Compte tenu de ce profil plus élevé de l’activité économique par rapport à celui de janvier, le Conseil de direction a mis particulièrement l’accent sur la troisième question : la marge de capacités excédentaires qui subsiste dans l’économie. Nous utilisons deux méthodes différentes pour estimer cette marge et nous obtenons un éventail d’estimations de l’excès d’offre. Les données sur l’inflation concordent aussi avec la persistance d’une marge notable de capacités excédentaires. Quoiqu’un certain nombre de facteurs temporaires maintiennent l’inflation globale près de sa cible de 2 %, nos mesures de l’inflation fondamentale se situent dans la moitié inférieure de la fourchette cible et se sont inscrites en baisse au cours des derniers trimestres. Les données relatives au marché du travail ont été contrastées : la croissance de l’emploi a été solide, alors que les salaires et les coûts unitaires de main-d’œuvre n’ont progressé que lentement, ce qui corrobore le point de vue selon lequel la marge de capacités excédentaires pourrait être supérieure au point médian de la fourchette d’estimations.

Enfin, une autre question connexe se pose, à savoir la vitesse à laquelle va croître la production potentielle. Nous anticipons encore une accélération, mais moindre que prévu il y a un an, soit la dernière fois que nous avons mis à jour nos estimations. Dans la note analytique du personnel que la Banque a publiée aujourd’hui, vous pouvez voir que cette situation tient surtout à la faiblesse des investissements. Cela dit, à mesure que l’économie gagnera en vigueur et se rapprochera de sa pleine capacité, les investissements accrus, y compris ceux associés à la création d’entreprises, pourraient entraîner une augmentation de la production potentielle plus rapide que ce que suppose le scénario de référence. Certains des outils dont se sert la Banque ont eu tendance à sous-estimer la croissance de la production potentielle durant les périodes d’expansion, ce qui a donné lieu à des révisions à la hausse par la suite. Si la croissance de la production potentielle se révèle supérieure à nos attentes, l’économie pourrait croître davantage avant de générer des pressions inflationnistes.
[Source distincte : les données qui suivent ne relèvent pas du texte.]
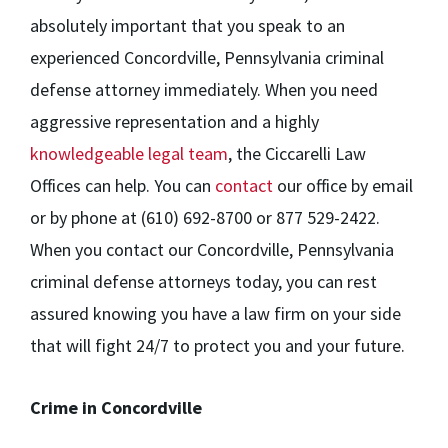
absolutely important that you speak to an
experienced Concordville, Pennsylvania criminal
defense attorney immediately. When you need
aggressive representation and a highly
knowledgeable legal team
, the Ciccarelli Law
Offices can help. You can
contact
our office by email
or by phone at (610) 692-8700 or 877 529-2422.
When you contact our Concordville, Pennsylvania
criminal defense attorneys today, you can rest
assured knowing you have a law firm on your side
that will fight 24/7 to protect you and your future.
Crime in Concordville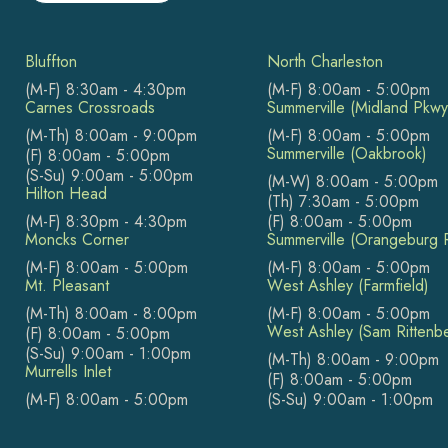
Bluffton
North Charleston
(M-F) 8:30am - 4:30pm
(M-F) 8:00am - 5:00pm
Carnes Crossroads
Summerville (Midland Pkwy
(M-Th) 8:00am - 9:00pm
(M-F) 8:00am - 5:00pm
Summerville (Oakbrook)
(F) 8:00am - 5:00pm
(S-Su) 9:00am - 5:00pm
(M-W) 8:00am - 5:00pm
Hilton Head
(Th) 7:30am - 5:00pm
(M-F) 8:30pm - 4:30pm
(F) 8:00am - 5:00pm
Moncks Corner
Summerville (Orangeburg 
(M-F) 8:00am - 5:00pm
(M-F) 8:00am - 5:00pm
Mt. Pleasant
West Ashley (Farmfield)
(M-Th) 8:00am - 8:00pm
(M-F) 8:00am - 5:00pm
West Ashley (Sam Rittenb
(F) 8:00am - 5:00pm
(S-Su) 9:00am - 1:00pm
(M-Th) 8:00am - 9:00pm
Murrells Inlet
(F) 8:00am - 5:00pm
(M-F) 8:00am - 5:00pm
(S-Su) 9:00am - 1:00pm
Selon notre scénario de référence concernant la croissance et la production potentielle, les capacités excédentaires se résorberont au sein de l’économie au cours du premier semestre de 2018, soit un peu plus tôt que prévu en janvier.  J’aimerais souligner également que nous estimons maintenant que le taux d’intérêt neutre au Canada est plus bas que nous le pensions auparavant. Bien que les conditions financières continuent d’alimenter fortement la croissance, ce constat implique qu’elles sont un peu moins expansionnistes maintenant que nous le jugions en janvier.

Voilà qui m’amène à notre décision dans la poursuite de notre cible d’inflation. Le Conseil de direction voit d’un bon œil la robustesse récente des données économiques et souhaite la voir se maintenir avant de pouvoir considérer avec plus d’assurance que la croissance repose sur des bases solides. Nous estimons que l’économie dispose encore d’une marge notable pour croître. Et nous tenons compte du fait qu’une incertitude considérable pèse encore sur les perspectives.  

Dans ce contexte, nous avons estimé que la politique monétaire actuelle est encore appropriée et nous avons maintenu le taux cible du financement à un jour à 1/2 %.

Sur ce, le gouverneur Poloz et moi serons heureux de répondre à vos questions.